Description of the task: What is expected is a word-for-word copy of all the entries.

[Recorded data]

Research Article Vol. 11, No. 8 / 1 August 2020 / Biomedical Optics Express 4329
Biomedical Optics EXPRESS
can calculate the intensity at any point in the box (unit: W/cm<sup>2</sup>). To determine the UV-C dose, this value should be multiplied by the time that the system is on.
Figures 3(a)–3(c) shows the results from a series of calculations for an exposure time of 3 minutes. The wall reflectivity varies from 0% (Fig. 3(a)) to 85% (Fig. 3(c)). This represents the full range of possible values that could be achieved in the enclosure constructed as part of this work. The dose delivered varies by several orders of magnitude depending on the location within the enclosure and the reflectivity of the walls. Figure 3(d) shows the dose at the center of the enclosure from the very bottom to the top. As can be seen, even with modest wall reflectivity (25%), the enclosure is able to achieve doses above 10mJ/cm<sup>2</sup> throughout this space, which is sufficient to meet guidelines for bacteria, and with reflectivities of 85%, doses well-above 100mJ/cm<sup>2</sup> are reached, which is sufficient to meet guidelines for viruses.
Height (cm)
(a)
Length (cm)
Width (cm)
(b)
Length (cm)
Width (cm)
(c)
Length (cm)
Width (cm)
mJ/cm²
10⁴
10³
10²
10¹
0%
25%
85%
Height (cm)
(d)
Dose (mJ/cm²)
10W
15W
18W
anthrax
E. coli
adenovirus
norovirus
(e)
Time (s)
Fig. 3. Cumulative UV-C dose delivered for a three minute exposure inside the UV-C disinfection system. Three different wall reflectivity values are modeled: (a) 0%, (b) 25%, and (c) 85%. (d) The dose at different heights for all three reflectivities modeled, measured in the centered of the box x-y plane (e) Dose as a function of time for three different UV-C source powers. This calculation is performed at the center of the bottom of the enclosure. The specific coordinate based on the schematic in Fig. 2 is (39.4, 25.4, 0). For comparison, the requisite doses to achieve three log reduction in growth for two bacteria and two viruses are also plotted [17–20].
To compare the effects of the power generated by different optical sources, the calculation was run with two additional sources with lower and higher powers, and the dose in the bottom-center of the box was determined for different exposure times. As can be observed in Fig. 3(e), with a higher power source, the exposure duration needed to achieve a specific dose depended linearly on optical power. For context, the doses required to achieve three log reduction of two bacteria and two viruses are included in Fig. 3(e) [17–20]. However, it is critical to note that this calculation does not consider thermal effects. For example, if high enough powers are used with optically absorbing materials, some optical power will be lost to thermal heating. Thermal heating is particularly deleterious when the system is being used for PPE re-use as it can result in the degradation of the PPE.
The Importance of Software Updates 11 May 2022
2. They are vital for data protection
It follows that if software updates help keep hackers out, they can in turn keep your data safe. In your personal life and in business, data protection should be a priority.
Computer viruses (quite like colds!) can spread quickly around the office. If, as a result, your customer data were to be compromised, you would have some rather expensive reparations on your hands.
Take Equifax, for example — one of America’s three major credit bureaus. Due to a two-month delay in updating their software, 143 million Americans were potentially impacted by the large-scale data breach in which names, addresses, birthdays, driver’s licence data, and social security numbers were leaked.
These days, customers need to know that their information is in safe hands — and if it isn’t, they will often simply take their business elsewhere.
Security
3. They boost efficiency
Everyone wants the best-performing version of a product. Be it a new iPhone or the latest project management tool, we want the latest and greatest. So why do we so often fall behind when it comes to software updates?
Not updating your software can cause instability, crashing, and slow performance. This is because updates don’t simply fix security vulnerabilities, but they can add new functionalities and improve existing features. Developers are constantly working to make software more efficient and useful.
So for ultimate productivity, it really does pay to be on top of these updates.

[/Recorded data]

Solution to the problem:
Research Article Vol. 11, No. 8 / 1 August 2020 / Biomedical Optics Express 4329
Biomedical Optics EXPRESS
can calculate the intensity at any point in the box (unit: W/cm<sup>2</sup>). To determine the UV-C dose, this value should be multiplied by the time that the system is on.
Figures 3(a)–3(c) shows the results from a series of calculations for an exposure time of 3 minutes. The wall reflectivity varies from 0% (Fig. 3(a)) to 85% (Fig. 3(c)). This represents the full range of possible values that could be achieved in the enclosure constructed as part of this work. The dose delivered varies by several orders of magnitude depending on the location within the enclosure and the reflectivity of the walls. Figure 3(d) shows the dose at the center of the enclosure from the very bottom to the top. As can be seen, even with modest wall reflectivity (25%), the enclosure is able to achieve doses above 10mJ/cm<sup>2</sup> throughout this space, which is sufficient to meet guidelines for bacteria, and with reflectivities of 85%, doses well-above 100mJ/cm<sup>2</sup> are reached, which is sufficient to meet guidelines for viruses.
Height (cm)
(a)
Length (cm)
Width (cm)
(b)
Length (cm)
Width (cm)
(c)
Length (cm)
Width (cm)
mJ/cm²
10⁴
10³
10²
10¹
0%
25%
85%
Height (cm)
(d)
Dose (mJ/cm²)
10W
15W
18W
anthrax
E. coli
adenovirus
norovirus
(e)
Time (s)
Fig. 3. Cumulative UV-C dose delivered for a three minute exposure inside the UV-C disinfection system. Three different wall reflectivity values are modeled: (a) 0%, (b) 25%, and (c) 85%. (d) The dose at different heights for all three reflectivities modeled, measured in the centered of the box x-y plane (e) Dose as a function of time for three different UV-C source powers. This calculation is performed at the center of the bottom of the enclosure. The specific coordinate based on the schematic in Fig. 2 is (39.4, 25.4, 0). For comparison, the requisite doses to achieve three log reduction in growth for two bacteria and two viruses are also plotted [17–20].
To compare the effects of the power generated by different optical sources, the calculation was run with two additional sources with lower and higher powers, and the dose in the bottom-center of the box was determined for different exposure times. As can be observed in Fig. 3(e), with a higher power source, the exposure duration needed to achieve a specific dose depended linearly on optical power. For context, the doses required to achieve three log reduction of two bacteria and two viruses are included in Fig. 3(e) [17–20]. However, it is critical to note that this calculation does not consider thermal effects. For example, if high enough powers are used with optically absorbing materials, some optical power will be lost to thermal heating. Thermal heating is particularly deleterious when the system is being used for PPE re-use as it can result in the degradation of the PPE.
The Importance of Software Updates 11 May 2022
2. They are vital for data protection
It follows that if software updates help keep hackers out, they can in turn keep your data safe. In your personal life and in business, data protection should be a priority.
Computer viruses (quite like colds!) can spread quickly around the office. If, as a result, your customer data were to be compromised, you would have some rather expensive reparations on your hands.
Take Equifax, for example — one of America’s three major credit bureaus. Due to a two-month delay in updating their software, 143 million Americans were potentially impacted by the large-scale data breach in which names, addresses, birthdays, driver’s licence data, and social security numbers were leaked.
These days, customers need to know that their information is in safe hands — and if it isn’t, they will often simply take their business elsewhere.
Security
3. They boost efficiency
Everyone wants the best-performing version of a product. Be it a new iPhone or the latest project management tool, we want the latest and greatest. So why do we so often fall behind when it comes to software updates?
Not updating your software can cause instability, crashing, and slow performance. This is because updates don’t simply fix security vulnerabilities, but they can add new functionalities and improve existing features. Developers are constantly working to make software more efficient and useful.
So for ultimate productivity, it really does pay to be on top of these updates.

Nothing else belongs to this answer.